### SHORT EXERCISE 1
In the marketing text, why must B2B lead acquisition be followed by a lead nurturing program?

But there exists now, in the world of online marketing, something that is only becoming available through the advent and application of technology -- something never before possible in a practical way.  And that is enhanced targeting.  As Kevin Lee writes, "Super niche targeting has the ability to deliver what is nearly unheard of in mainstream advertising: relevance.  When responsive and willing consumers notice ad messages, engage with Web content, and interact with brands within a ... website, that's the Holy Grail of marketing." 

"Relevancy is now the governing value.  [marketing] is no longer the act of just blasting out your message to bombard enough consumers until you probably hit some of the right ones." 

More and more evidence is mounting up to confirm the fact (and just look in your own life) that "consumers engage in and are influenced by advertising in direct proportion to the targeting and relevance of that advertising." 

While paid search and search engine optimization strategies and practices will become dominant in terms of demand generation and getting new prospects 'in the door', your ongoing ability to segment your leads, based upon their interest and activity with you directly, and provide relevant messaging and content to them ongoingly, will determine the success and failure of your online activities.  From a B2B perspective, unless you have a very short sales cycle, lead acquisition must be followed up with a lead nurturing program that resonates with your lead -- to continue to gain their interest and trust, until they are ready to purchase.

Influence will be determined by relevancy and superior targeting.  So how prepared are you to engage in this world? 

  • First, do you have an integrated lead database? 
  • Second, can you segment your leads not just by the demographic information, but also their activity and interest profile? 
  • And third, can you present and provide content that is relevant and interesting to that segment in a way that will nurture their interest until they are ready to buy?

### EXTRACTED MATERIAL

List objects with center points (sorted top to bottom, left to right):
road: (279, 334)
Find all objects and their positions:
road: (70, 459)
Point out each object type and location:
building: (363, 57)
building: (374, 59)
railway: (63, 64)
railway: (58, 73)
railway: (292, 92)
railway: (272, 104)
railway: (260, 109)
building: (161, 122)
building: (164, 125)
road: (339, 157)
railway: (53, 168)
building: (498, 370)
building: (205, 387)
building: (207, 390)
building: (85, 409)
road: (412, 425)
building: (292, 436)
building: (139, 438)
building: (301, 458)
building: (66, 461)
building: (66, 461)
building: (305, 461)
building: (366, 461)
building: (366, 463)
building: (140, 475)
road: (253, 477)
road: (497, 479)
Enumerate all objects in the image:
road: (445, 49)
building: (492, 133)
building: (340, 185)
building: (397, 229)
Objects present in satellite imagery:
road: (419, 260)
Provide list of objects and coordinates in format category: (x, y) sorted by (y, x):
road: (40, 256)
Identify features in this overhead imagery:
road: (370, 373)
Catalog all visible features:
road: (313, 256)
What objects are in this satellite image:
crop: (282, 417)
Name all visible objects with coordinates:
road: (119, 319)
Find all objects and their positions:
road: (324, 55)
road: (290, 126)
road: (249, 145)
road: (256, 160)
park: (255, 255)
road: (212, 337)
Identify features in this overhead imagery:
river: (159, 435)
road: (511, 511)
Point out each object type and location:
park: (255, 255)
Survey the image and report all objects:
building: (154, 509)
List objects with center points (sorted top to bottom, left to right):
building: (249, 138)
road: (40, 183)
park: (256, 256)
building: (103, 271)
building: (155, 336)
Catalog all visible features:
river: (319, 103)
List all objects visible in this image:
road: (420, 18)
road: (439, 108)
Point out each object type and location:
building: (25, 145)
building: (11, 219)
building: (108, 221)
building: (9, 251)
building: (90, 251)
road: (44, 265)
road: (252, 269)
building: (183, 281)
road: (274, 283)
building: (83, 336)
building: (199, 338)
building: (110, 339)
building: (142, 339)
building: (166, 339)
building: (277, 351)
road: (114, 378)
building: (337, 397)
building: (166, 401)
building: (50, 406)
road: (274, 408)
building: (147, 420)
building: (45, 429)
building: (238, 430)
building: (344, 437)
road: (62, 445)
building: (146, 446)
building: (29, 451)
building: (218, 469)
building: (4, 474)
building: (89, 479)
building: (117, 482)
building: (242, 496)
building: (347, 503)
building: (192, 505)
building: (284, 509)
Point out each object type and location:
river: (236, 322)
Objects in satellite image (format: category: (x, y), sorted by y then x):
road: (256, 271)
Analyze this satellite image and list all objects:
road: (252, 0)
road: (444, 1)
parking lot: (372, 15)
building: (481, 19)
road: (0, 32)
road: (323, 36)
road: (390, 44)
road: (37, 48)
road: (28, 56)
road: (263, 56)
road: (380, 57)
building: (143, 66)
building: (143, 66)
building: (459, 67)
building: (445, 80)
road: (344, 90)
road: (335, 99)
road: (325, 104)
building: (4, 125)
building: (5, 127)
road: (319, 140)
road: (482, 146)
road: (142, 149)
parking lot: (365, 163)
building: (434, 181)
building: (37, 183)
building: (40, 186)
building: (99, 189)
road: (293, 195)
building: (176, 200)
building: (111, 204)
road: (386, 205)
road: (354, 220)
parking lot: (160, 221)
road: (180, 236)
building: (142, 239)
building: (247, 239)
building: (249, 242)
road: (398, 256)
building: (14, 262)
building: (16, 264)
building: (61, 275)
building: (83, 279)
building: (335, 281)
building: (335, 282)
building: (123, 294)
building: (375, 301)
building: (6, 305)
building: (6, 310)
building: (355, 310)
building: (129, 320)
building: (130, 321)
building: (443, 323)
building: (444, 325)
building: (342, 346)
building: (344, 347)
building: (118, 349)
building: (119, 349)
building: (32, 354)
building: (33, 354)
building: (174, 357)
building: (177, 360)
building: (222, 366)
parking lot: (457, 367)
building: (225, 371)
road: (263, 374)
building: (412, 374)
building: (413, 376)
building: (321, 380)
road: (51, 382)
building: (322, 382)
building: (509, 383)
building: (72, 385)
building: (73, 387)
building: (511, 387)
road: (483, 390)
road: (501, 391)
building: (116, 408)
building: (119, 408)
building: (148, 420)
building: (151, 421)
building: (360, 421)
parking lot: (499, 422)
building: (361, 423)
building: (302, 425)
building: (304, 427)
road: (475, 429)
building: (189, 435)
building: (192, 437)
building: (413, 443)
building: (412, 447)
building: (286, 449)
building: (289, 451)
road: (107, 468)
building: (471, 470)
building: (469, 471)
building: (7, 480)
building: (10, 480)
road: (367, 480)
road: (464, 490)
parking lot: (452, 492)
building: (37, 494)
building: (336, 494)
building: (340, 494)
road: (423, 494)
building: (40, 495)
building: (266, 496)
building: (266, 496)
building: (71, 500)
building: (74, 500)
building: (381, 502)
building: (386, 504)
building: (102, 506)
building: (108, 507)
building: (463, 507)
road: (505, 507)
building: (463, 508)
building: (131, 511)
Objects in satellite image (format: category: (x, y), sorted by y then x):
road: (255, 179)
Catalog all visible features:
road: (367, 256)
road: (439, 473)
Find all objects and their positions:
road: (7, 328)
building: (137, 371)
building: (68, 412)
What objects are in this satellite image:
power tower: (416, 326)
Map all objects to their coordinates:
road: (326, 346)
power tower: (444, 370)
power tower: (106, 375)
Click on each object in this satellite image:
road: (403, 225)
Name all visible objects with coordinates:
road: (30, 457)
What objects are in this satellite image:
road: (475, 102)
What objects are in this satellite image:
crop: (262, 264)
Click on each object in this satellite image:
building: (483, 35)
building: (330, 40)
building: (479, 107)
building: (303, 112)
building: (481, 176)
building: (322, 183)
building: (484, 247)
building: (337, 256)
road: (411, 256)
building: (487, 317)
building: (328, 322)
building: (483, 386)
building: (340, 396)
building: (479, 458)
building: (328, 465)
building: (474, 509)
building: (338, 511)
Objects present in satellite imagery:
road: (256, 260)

### SHORT EXERCISE 2
Write out everything from the first of the rows down to the row containing "building: (397, 229)", requests included. Increase each coordinate in the answers by 4, and give only those rows.

### PROBLEM SOLUTION 1
Unless the sales cycle is very short, a lead is not ready to buy right away. A nurturing program that resonates with the lead keeps gaining their interest and trust until they are ready to purchase.

### PROBLEM SOLUTION 2
List objects with center points (sorted top to bottom, left to right):
road: (283, 338)
Find all objects and their positions:
road: (74, 463)
Point out each object type and location:
building: (367, 61)
building: (378, 63)
railway: (67, 68)
railway: (62, 77)
railway: (296, 96)
railway: (276, 108)
railway: (264, 113)
building: (165, 126)
building: (168, 129)
road: (343, 161)
railway: (57, 172)
building: (502, 374)
building: (209, 391)
building: (211, 394)
building: (89, 413)
road: (416, 429)
building: (296, 440)
building: (143, 442)
building: (305, 462)
building: (70, 465)
building: (70, 465)
building: (309, 465)
building: (370, 465)
building: (370, 467)
building: (144, 479)
road: (257, 481)
road: (501, 483)
Enumerate all objects in the image:
road: (449, 53)
building: (496, 137)
building: (344, 189)
building: (401, 233)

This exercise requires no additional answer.